I don’t know if you’re superstitious. I am. I discovered that I carry several beliefs that escape my rational control when I started spending time with more skeptical friends. But if you’re the kind of person who at least respects the idea behind the saying “I don’t believe in witches, but that they exist, they do,” you may enjoy knowing about some of the “Oscar curses.” There is one that supposedly affects all winners, making them “disappear” after they win, as if once they become successful, nothing else works out. But the most famous and feared of all targets are only women nominated for Best Actress (supporting or leading, it doesn’t matter).
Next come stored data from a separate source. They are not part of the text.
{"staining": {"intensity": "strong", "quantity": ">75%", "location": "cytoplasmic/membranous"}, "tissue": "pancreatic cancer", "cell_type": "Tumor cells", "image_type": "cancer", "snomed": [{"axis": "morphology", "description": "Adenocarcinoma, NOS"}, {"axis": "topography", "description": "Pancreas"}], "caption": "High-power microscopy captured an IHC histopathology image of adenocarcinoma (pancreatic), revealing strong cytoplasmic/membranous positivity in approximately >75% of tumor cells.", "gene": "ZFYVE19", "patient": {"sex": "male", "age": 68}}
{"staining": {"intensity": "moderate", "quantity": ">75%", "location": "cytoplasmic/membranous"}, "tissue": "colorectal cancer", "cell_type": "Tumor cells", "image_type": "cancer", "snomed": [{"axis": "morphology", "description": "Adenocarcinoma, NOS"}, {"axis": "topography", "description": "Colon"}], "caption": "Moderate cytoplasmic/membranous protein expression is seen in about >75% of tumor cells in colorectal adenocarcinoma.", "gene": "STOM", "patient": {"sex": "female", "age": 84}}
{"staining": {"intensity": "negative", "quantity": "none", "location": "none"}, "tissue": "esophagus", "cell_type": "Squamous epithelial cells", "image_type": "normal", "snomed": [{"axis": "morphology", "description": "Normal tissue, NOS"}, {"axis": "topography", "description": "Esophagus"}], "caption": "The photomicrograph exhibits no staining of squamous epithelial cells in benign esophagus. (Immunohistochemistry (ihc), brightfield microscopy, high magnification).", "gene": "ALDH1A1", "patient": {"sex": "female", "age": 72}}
Legend has it that the female winner will be cheated on or divorced soon after the Oscar. Unfortunately, statistics seem to support what, let’s be honest, is nothing more than good old-fashioned sexism. Nicole Kidman, Halle Berry, Sandra Bullock, Julia Roberts, Reese Witherspoon, Rachel Weisz, and Kate Winslet are just a few of the stars whose marriages and relationships did not last, coincidentally, shortly after they received the industry’s highest recognition. According to a survey I found online, between 1936 and 2016, of the 266 women nominated for the award, 159 divorced soon afterward. That’s right: more than half. And no, it was not necessarily their choice. In most cases, as happened with Reese and Sandra, they went through very public betrayals. In other words, it is the old story of men being unable to handle a woman’s success and replacing her with someone else.

Although the count began in 1936, some people trace the starting point of the Oscars’ romantic curse to Joan Crawford’s victory in 1946. The actress had worked for years to win the statuette, and when she finally won for Mildred Pierce, she reportedly “lost” her husband less than a year later as a “consequence.” The quotation marks are important here to underscore how much weight was placed on the belief that a woman could only be happy if she were married. Even more so if she were married to a man who was the main provider. A balanced relationship, or one led by a woman, was not accepted; she was “punished” for her ambitions. It did not help that in 2009 Kate Winslet separated from Sam Mendes just months after winning for The Reader, in the same year she also won an Emmy for remaking Mildred Pierce for HBO Max. It only reinforced the legend.
The fact that this curse does not affect men with the same frequency is deeply troubling. Indeed, the marriages of Julianne Moore, Cate Blanchett, Frances McDormand, Meryl Streep, and Olivia Colman have remained solid, but younger women like Emma Stone and Jennifer Lawrence, for example, broke up with their boyfriends more or less around the time they won (Andrew Garfield and Nicholas Hoult, respectively). Of course, just a coincidence—nothing to do with machis… sorry, with the curse. It doesn’t seem to me that we are making much progress, even well into the twenty-first century.
Perhaps Jessica Chastain and Kristen Stewart may be feeling a bit more anxious, I don’t know. Nicole Kidman has already been through the test (she separated from Tom Cruise shortly before winning the Oscar for The Hours). Olivia Colman and Frances McDormand have remained with their husbands after winning in 2018, 2019, and 2021, just as Penélope Cruz remains married to Javier Bardem after receiving the Supporting Actress Oscar in 2008. But I am tired of thinking about this curse every year I see a woman win. Enough already. I want winners who are happy in love and in work. And away with the witch!